Bei der zweiten Entscheidung handelt es sich um den AG Dortmund, Beschl. v. 21.08.2018 – 704 Gs 1586/18. Da hatte die StA im Ermittlungsverfahren die Bestellung eines Pflichtverteidigers abgelehnt. Dagegen dann der „Antrag auf gerichtliche Entscheidung gem. § 98 Abs. 2 S. 2 StPO“, den das AG zurückweist:
„Zwar wendet die Verteidigung berechtigt ein, dass auch eine Beiordnung trotz zwischenzeitlich erfolgter Einstellung des Verfahrens rückwirkend erfolgen kann, soweit zum Antragszeitpunkt die Beiordnungsvoraussetzungen vorgelegen haben, allerdings lagen bereits im Zeitpunkt der Antragstellung auf Beiordnung keine Voraussetzungen dafür vor, dass die Staatsanwaltschaft gem. § 141 Abs. 3 S. 1, S. 2 StPO dazu verpflichtet gewesen wäre, eine Beiordnung bereits im Ermittlungsverfahren zu erreichen.

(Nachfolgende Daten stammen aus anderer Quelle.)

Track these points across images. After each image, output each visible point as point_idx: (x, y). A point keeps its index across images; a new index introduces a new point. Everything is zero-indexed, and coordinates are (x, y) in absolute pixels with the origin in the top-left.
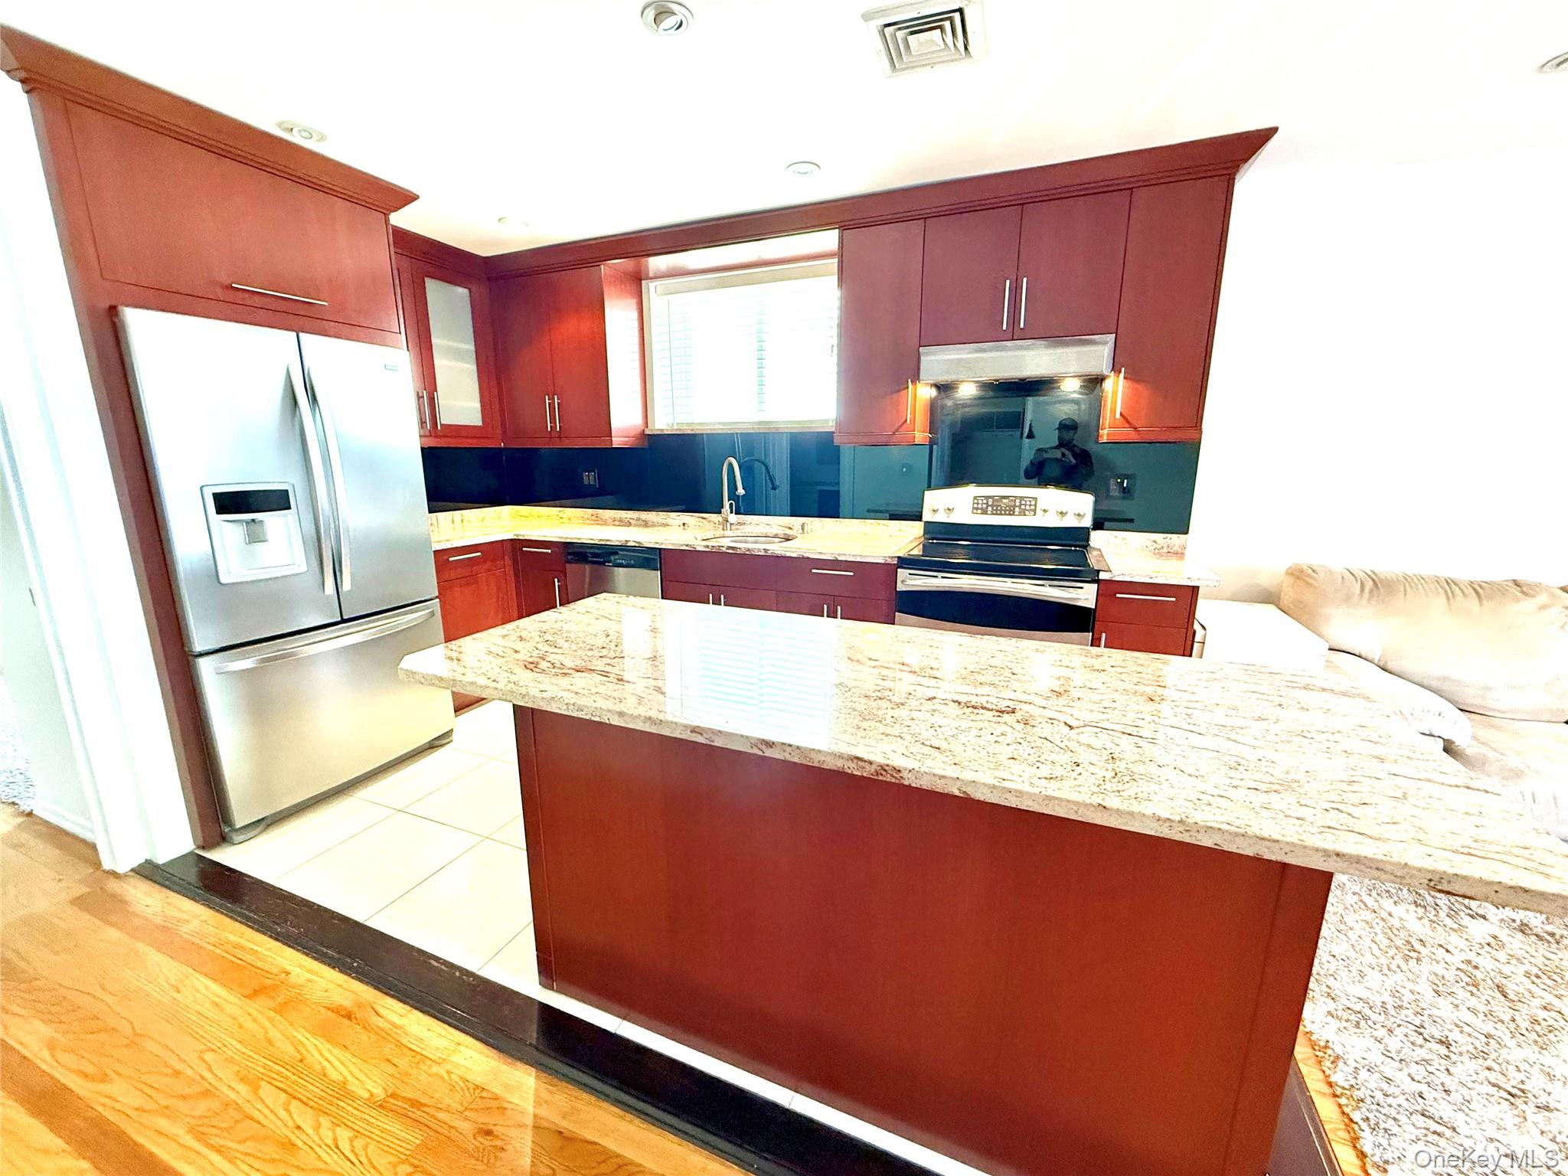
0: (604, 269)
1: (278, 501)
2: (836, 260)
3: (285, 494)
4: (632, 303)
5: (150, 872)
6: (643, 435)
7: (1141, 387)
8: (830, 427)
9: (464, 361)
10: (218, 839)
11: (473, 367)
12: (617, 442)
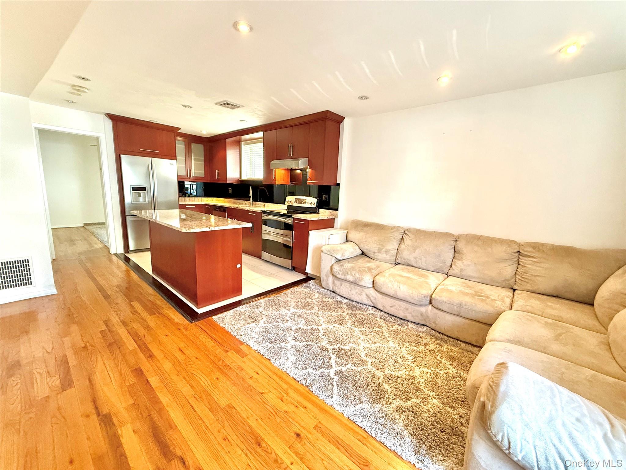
0: (227, 140)
1: (144, 189)
2: (262, 139)
3: (145, 188)
4: (238, 147)
5: (116, 255)
6: (238, 180)
7: (313, 171)
8: (262, 179)
9: (201, 162)
10: (127, 252)
11: (203, 163)
12: (228, 182)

§ 141 Abs. 3 StPO regelt das Verfahren der Beiordnung von Pflichtverteidigern im Strafverfahren. § 141 Abs. 3 StPO regelt insoweit speziell den Fall der Beiordnung im Ermittlungsverfahren. Grundsätzlich statuiert § 141 Abs. 3 StPO hier ein Antragserfordernis der Staatsanwaltschaft. Ein Antragsrecht des Beschuldigten besteht nicht. Der Staatsanwaltschaft wird hier bei der Antragstellung, unabhängig von den explizit geregelten Fällen einer richterlichen Vernehmung sowie der Vollstreckung von Untersuchungshaft, Ermessen eingeräumt. Die Staatsanwaltschaft ist jedoch nach § 141 Abs. 3 S. 2 StPO verpflichtet, eine Beiordnung bereits im Ermittlungsverfahren herbeizuführen, wenn eine solche nach ihrer Auffassung in einem gerichtlichen Verfahren nach §§ 140 Abs. 1, Abs. 2 StPO notwendig ist.
Ein solches Beiordnungserfordernis hat im vorliegenden Verfahren jedoch nicht bestanden. § 140 Abs. 1 Nr. 5 StPO setzt eine terminierte Hauptverhandlung voraus, die – mangels Anklage- nicht vorgelegen hat. Andere Beiordnungsgründe gern. § 140 Abs. 1 StPO sind nicht ersichtlich. Auch war weder aufgrund der im vorliegenden Fall hypothetisch zu erwartenden Strafe, noch aufgrund einer Schwierigkeit der Sach- und Rechtslage eine Pflichtverteidigung notwendig.“
Zutreffend ist m.E. die Auffassung, dass eine nachträgliche Bestellung nur in Betracht kommt, wenn die Voraussetzungen vorgelegen haben. Ob die Auffassung des AG, die Voraussetzungen für eine Beiordnung hätten nicht vorgelegen, zutrifft, kann man angesichts des nur knappen Sachverhalts hier dann aber nicht abschließend beurteilen; man kennt vom Verfahren nicht mehr als den Vorwurf „Erschleichen von Leistungen“.